Select Committee on Treasury Written Evidence


Supplementary memorandum submitted by MBNA

  In response to the Treasury Select Committee hearing last month and my subsequent letter, as promised, here is follow- up information in relation to a number of specific points.

1.   Scenarios

  As you know, we have undertaken a great deal of work to date on scenarios, both unilaterally and as part of an APACS working group. The overwhelming conclusion of the group was that "cost payment" scenarios don't work. However, we are looking again at scenarios, specifically "time to pay" scenarios similar to those discussed in our meeting last month.

2.   Credit card cheque Customer opt-in

  As you requested, we are looking again at the Customer value of "opt-ins" for credit card cheques.

3.   Debt Counselling services

  Your colleague, Mr Cousins, asked us to provide you with a figure for our donations to debt advice and counselling services and to give that as a percentage of our turnover. We are happy to give you a figure for the donation, which is outlined below, but will provide this as a percentage of what we would call Net Income Before Tax (NIBT) or, as others would call it, Pre-Tax Profit. This is a recognised measure of corporate giving and is the benchmark used by Business in the Community's PerCentStandard.

  For 2004, our donation to debt advice agencies and the provision of financial education will be in the region of £900,000. This is just under 0.4% of our NIBT of £259 million (2003).

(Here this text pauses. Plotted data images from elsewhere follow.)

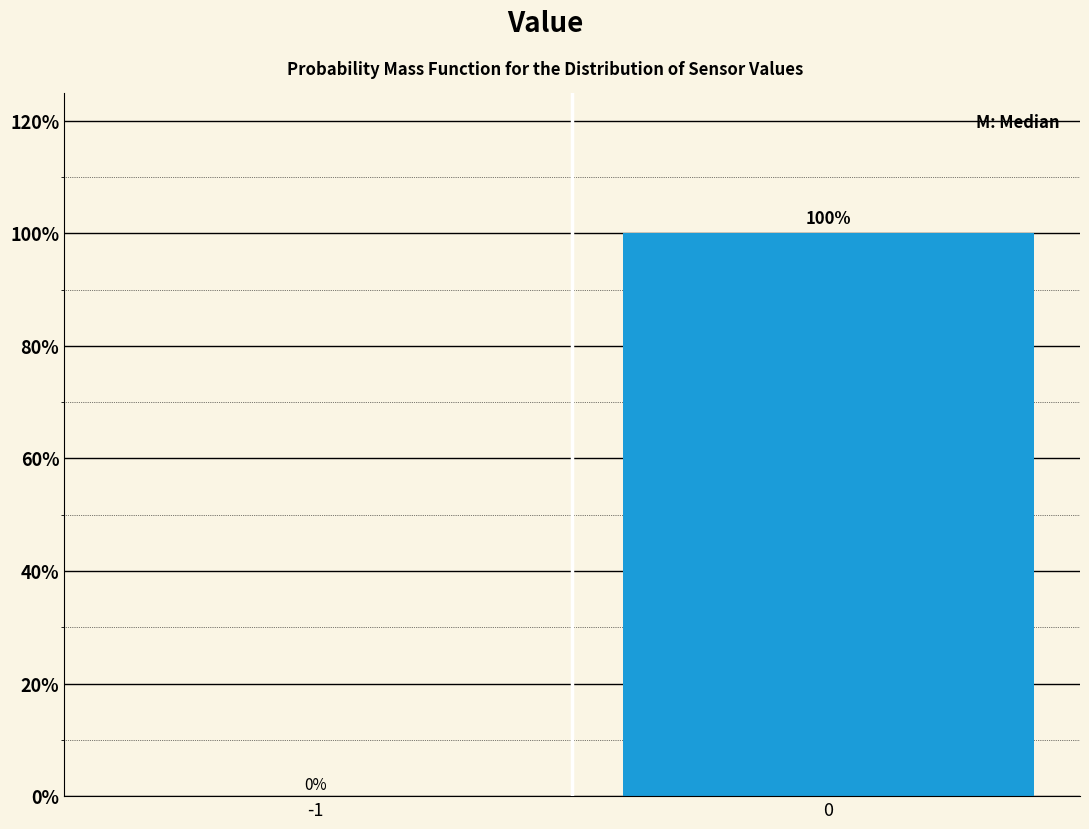

Reading left to right, list all the values displayed in this chart.

-1=0	0=100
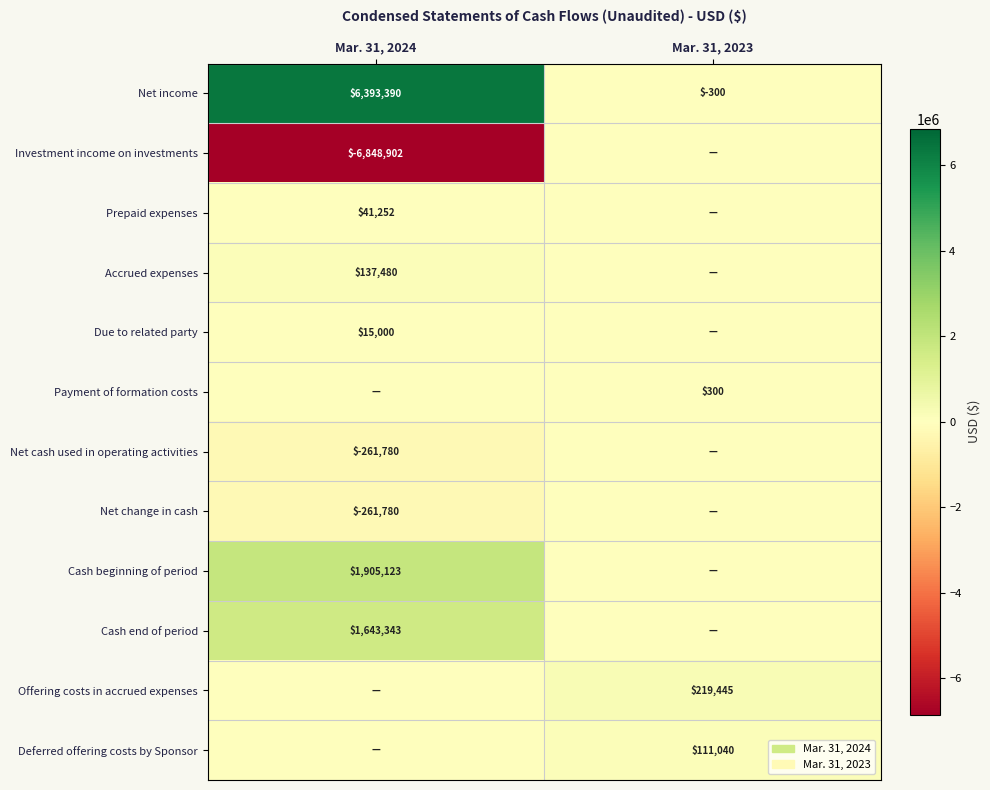

At which category is the sum across all series the highest?

Mar. 31, 2024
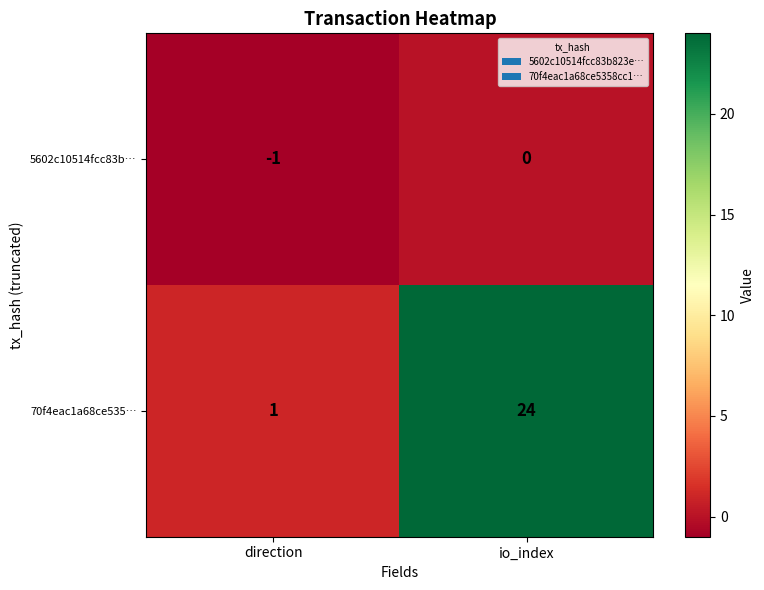

At how many categories does at least one series exceed 2?

1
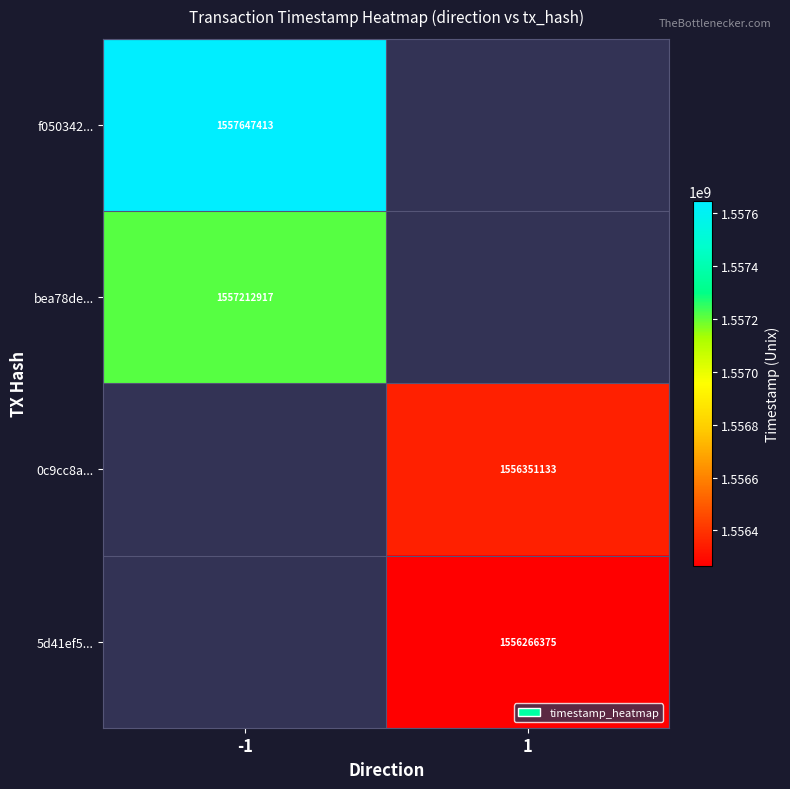

Is it true that f050342... equals 2768602494 at -1?

False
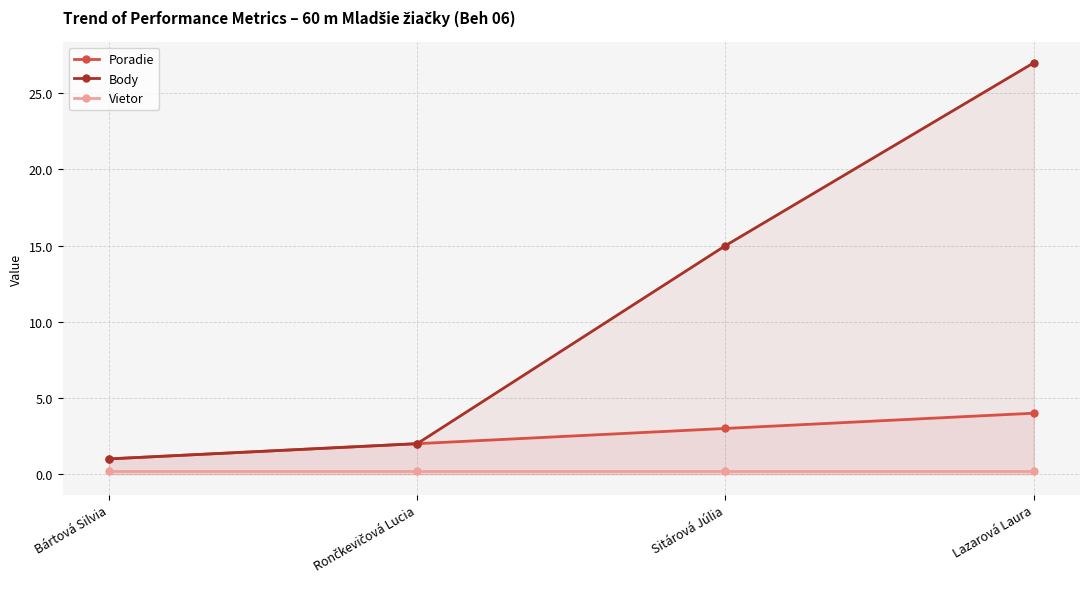

What is the total value across all series at Bártová Silvia?

2.2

  For 2005, we are increasing our direct donation to Money Advice Trust and other debt advice agencies by an extra £100,000. Also, I would also say that as an organisation, over and above the donations made to debt advice services, this year we will give a further £1.1 million to local charities, schools, individuals and other voluntary organisations.

4.   Default charges

  As I understand your question, you would like to know what costs are incurred by us if a customer is late in making his minimum payment, but does subsequently pay it in full five days late.

  In a case such as this, a standard letter is usually sent out on day five. In some cases, the letter may be sent earlier and there may be some contact over the telephone with the customer. It would not be right, however, to think that we only incur the superficial costs of a letter or a telephone call in these circumstances.

  We have in place an entire infrastructure to deal with late payments across our portfolio. The costs of the team employed, their place of work and the systems used all need to be covered.

  Further, whenever a payment is late, we cannot say with any certainty what will result in any given case. Payment might come in within five days, or it might come in later still after a great deal of effort on our part, or it might not come in at all after more effort has proved to be wasted.

  We cannot as a commercial organisation adopt a "wait and see" approach in each case, calculating charges only when the payment arrives, if it ever does. Any such approach would also be undesirable for our customers, who would not know in advance the charges they would have to meet.

  What we do therefore is to look at the total costs and losses resulting from late payment, and set a uniform charge across the portfolio. As you are aware, we have provided the OFT with confidential and commercially sensitive details as to the calculation of this charge, and we are currently in discussion with them as to it.